▸ **What is required**
Of the entries below, copy only those lines that contain the word "middle".

▸ **Stored data entries**
++++++++++

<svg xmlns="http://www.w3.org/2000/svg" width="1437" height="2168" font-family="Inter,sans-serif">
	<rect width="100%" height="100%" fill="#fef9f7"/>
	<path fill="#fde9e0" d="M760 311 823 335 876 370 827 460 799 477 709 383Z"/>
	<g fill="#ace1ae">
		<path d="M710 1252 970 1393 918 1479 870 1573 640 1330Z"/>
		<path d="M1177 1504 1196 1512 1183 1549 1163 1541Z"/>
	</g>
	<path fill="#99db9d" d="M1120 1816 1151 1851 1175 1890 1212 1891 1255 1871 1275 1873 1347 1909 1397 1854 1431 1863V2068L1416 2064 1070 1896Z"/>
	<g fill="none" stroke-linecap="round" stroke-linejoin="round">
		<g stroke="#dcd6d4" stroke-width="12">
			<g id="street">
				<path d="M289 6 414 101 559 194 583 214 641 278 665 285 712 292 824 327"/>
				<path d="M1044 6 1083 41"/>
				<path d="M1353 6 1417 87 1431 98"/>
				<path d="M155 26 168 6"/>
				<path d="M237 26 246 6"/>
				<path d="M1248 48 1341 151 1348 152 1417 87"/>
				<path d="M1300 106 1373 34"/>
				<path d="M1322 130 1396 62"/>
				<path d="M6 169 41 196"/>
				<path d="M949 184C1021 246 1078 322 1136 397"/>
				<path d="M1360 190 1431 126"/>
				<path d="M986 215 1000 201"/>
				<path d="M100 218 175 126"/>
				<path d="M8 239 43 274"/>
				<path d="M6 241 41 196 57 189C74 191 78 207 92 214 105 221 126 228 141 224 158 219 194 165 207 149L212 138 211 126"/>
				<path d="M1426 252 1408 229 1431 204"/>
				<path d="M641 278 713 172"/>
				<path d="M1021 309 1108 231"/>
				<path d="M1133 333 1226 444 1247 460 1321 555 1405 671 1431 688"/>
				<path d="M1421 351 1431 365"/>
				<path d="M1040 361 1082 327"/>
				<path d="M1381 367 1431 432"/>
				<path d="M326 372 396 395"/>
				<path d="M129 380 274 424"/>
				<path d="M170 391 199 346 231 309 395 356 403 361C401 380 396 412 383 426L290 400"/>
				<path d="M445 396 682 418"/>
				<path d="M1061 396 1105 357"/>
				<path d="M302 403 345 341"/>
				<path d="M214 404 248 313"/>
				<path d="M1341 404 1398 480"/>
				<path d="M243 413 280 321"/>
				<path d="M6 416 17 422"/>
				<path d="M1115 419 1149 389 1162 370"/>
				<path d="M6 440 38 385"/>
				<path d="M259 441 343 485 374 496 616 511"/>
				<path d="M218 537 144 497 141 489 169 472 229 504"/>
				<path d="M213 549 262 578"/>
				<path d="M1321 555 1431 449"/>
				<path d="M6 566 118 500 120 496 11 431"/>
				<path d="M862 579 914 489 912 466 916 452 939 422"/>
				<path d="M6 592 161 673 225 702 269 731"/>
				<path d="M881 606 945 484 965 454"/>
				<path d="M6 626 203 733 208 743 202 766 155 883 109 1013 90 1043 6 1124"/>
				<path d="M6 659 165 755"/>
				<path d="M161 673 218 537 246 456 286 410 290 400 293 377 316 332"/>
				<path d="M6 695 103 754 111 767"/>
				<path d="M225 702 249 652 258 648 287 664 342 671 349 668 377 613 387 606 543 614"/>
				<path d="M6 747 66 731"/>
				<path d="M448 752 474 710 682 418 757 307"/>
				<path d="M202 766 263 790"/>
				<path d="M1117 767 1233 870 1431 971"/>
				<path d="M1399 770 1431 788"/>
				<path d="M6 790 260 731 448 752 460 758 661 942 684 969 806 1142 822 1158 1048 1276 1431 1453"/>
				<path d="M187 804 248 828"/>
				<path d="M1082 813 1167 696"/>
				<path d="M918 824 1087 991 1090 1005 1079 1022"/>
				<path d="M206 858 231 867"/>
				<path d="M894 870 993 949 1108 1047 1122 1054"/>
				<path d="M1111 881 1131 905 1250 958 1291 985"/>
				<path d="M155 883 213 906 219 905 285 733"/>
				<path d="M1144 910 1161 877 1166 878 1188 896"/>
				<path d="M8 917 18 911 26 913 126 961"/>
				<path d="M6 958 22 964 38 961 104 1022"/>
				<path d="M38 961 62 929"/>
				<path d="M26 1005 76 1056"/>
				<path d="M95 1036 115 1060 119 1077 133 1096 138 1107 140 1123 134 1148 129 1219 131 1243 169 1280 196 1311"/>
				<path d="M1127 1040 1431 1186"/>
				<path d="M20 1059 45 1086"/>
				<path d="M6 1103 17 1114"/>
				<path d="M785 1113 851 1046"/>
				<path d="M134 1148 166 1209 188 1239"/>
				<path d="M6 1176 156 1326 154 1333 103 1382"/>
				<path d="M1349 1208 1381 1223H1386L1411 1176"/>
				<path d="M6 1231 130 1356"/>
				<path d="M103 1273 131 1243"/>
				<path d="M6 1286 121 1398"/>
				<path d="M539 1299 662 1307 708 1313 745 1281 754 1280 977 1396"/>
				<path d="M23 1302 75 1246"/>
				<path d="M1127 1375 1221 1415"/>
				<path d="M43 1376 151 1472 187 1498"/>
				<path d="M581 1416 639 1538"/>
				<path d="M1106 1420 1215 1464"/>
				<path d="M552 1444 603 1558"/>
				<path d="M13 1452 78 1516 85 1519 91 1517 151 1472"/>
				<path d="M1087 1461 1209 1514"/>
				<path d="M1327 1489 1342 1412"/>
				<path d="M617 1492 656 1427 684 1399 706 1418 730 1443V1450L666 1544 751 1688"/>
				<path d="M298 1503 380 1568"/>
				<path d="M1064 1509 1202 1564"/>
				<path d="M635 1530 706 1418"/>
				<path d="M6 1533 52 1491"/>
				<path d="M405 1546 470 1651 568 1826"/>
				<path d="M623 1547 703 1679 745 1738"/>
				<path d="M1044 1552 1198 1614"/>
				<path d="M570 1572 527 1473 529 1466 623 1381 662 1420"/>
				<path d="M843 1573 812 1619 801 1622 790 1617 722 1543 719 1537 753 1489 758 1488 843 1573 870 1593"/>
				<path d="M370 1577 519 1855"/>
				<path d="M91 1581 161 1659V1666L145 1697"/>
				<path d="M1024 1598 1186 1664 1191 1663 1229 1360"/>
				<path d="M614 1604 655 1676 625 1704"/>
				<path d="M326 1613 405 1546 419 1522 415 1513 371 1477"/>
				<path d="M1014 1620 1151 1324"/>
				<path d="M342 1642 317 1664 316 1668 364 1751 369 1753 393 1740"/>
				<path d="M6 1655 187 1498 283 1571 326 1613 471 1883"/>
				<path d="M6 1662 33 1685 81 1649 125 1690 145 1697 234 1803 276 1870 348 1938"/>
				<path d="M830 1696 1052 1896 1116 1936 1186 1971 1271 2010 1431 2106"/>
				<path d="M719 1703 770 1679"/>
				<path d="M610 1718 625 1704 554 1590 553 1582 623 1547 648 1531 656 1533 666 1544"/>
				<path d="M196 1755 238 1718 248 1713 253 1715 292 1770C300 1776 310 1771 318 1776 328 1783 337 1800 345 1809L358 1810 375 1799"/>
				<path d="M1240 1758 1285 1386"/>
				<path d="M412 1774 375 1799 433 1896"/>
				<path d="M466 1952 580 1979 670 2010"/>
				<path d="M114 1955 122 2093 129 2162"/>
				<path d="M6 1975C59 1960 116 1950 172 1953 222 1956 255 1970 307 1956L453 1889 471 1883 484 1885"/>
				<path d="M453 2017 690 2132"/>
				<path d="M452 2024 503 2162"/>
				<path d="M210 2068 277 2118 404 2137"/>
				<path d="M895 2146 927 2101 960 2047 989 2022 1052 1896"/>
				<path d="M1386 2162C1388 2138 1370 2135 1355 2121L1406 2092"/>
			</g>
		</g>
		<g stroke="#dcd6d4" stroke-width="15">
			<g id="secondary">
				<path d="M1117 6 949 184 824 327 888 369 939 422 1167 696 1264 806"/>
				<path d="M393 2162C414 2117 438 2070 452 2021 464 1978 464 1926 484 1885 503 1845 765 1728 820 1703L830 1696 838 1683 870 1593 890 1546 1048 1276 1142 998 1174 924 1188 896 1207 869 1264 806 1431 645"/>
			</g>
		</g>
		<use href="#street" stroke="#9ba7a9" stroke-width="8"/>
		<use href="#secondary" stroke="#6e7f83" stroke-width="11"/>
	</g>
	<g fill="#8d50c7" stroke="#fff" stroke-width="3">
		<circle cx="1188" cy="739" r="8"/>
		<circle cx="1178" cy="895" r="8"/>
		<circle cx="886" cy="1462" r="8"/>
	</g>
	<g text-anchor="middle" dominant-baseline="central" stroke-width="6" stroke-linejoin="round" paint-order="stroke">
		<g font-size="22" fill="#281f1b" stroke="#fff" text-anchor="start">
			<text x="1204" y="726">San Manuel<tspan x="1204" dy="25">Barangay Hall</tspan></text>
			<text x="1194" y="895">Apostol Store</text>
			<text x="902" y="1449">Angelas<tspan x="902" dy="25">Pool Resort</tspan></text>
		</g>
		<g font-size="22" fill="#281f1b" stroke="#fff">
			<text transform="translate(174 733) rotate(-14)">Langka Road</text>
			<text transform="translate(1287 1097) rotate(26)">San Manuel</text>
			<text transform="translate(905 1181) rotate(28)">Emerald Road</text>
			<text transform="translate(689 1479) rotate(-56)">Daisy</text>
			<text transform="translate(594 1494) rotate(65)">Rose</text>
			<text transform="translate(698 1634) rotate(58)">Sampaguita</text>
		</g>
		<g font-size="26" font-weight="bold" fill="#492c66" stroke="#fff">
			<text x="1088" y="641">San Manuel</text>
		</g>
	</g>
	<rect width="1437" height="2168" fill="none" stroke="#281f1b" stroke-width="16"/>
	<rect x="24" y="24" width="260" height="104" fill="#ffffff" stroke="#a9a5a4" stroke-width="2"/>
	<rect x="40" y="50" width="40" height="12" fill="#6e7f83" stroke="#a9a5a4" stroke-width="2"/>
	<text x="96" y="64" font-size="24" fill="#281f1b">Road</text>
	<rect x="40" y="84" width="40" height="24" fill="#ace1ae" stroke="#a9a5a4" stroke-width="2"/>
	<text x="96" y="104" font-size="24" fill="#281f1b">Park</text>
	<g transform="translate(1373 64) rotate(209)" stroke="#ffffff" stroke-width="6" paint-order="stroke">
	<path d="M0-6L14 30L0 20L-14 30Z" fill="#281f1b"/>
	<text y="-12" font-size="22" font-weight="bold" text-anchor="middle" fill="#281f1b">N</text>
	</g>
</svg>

++++++++++

▸ **Answer to the problem**
	<g text-anchor="middle" dominant-baseline="central" stroke-width="6" stroke-linejoin="round" paint-order="stroke">
	<text y="-12" font-size="22" font-weight="bold" text-anchor="middle" fill="#281f1b">N</text>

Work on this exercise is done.